In the listing below, find every line containing "Bodensee" and copy it out.

### Material for the task
************

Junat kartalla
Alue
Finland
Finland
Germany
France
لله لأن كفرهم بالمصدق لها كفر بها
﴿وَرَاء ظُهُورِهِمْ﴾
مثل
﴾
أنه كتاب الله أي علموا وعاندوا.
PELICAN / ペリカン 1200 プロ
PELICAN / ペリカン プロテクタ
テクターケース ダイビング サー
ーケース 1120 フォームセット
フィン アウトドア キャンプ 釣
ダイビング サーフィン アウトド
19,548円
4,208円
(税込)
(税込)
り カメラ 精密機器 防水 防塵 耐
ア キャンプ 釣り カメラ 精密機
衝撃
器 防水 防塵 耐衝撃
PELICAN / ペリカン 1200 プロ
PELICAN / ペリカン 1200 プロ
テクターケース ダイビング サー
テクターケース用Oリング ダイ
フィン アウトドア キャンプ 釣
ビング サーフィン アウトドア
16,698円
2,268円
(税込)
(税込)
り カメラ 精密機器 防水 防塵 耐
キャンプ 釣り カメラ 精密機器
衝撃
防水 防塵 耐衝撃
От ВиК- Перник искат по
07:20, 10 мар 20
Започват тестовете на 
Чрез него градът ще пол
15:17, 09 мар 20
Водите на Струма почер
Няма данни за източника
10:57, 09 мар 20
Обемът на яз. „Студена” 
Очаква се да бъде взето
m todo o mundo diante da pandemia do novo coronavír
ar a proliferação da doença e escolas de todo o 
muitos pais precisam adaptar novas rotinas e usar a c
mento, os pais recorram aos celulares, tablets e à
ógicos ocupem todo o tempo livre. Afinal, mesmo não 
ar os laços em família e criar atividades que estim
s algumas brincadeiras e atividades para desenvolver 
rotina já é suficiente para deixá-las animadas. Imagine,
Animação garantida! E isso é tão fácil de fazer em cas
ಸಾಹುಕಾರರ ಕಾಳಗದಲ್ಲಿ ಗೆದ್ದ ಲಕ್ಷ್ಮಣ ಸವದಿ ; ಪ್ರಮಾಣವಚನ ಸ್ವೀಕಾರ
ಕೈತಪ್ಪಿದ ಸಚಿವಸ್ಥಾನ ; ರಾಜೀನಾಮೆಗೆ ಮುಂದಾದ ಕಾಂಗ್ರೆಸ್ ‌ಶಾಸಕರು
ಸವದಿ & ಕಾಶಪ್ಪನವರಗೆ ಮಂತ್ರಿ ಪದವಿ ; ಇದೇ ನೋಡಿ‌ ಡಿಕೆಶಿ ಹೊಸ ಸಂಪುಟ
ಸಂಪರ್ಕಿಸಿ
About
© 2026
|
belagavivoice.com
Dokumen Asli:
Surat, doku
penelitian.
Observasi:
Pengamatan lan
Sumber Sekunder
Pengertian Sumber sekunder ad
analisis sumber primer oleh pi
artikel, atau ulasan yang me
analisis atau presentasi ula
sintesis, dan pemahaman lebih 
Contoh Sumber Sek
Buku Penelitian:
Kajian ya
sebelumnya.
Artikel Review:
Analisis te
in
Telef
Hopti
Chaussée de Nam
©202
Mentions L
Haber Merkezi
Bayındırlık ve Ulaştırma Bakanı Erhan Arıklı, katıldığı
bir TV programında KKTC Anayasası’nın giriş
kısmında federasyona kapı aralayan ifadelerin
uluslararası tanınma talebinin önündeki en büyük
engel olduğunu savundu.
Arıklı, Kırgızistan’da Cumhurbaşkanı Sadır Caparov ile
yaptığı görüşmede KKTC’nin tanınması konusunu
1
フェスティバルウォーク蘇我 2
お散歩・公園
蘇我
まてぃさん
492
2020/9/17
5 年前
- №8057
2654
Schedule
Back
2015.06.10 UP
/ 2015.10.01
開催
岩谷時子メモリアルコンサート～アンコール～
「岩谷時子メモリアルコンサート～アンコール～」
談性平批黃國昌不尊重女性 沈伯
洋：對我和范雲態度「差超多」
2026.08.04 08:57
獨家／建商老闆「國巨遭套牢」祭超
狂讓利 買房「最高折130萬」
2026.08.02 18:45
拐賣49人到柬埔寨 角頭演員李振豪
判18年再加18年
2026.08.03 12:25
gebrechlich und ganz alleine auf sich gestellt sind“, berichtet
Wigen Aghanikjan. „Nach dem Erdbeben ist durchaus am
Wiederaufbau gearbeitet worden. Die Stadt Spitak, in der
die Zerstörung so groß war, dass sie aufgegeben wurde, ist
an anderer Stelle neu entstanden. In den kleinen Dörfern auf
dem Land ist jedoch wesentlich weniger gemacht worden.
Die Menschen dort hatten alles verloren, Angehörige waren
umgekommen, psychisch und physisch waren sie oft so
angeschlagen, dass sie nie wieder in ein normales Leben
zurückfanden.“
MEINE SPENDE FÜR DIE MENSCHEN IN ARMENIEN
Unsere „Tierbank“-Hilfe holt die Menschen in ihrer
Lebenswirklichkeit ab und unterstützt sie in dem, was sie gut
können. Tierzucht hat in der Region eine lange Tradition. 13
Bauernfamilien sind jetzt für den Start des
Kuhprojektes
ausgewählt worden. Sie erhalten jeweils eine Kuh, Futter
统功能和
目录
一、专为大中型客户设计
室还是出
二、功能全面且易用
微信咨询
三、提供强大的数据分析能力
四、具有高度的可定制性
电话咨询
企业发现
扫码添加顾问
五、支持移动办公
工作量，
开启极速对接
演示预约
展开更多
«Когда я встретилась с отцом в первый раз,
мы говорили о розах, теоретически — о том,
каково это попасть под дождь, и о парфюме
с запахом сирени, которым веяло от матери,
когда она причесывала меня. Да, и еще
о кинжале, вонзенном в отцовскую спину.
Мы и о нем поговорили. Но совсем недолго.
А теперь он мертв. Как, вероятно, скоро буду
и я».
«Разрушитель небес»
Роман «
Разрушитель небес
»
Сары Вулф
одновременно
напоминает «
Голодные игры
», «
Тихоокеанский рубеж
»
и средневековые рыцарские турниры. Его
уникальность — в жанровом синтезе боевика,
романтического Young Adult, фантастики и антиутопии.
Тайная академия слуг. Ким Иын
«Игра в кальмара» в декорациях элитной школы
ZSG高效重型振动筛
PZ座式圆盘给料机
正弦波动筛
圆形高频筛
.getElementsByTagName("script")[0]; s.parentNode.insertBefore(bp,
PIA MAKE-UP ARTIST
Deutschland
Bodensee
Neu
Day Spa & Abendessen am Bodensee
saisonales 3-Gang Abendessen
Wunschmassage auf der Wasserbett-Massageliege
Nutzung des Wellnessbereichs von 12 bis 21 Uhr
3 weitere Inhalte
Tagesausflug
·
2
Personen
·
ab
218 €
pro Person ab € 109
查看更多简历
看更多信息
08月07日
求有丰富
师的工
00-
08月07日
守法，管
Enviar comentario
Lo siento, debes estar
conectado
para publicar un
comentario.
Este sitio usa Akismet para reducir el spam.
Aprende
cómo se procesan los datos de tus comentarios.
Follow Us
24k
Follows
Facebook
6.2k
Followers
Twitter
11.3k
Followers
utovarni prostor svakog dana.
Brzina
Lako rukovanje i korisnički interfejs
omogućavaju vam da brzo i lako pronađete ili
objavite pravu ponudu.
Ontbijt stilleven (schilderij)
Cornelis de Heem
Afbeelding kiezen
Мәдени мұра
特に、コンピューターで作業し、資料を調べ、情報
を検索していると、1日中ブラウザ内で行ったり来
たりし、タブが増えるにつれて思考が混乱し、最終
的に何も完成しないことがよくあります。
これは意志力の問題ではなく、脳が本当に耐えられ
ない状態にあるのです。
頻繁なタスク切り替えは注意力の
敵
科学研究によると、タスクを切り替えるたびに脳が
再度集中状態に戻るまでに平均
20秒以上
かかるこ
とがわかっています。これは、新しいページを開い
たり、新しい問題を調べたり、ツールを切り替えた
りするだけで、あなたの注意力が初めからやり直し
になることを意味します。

************

### Reply to the exercise
Bodensee
Day Spa & Abendessen am Bodensee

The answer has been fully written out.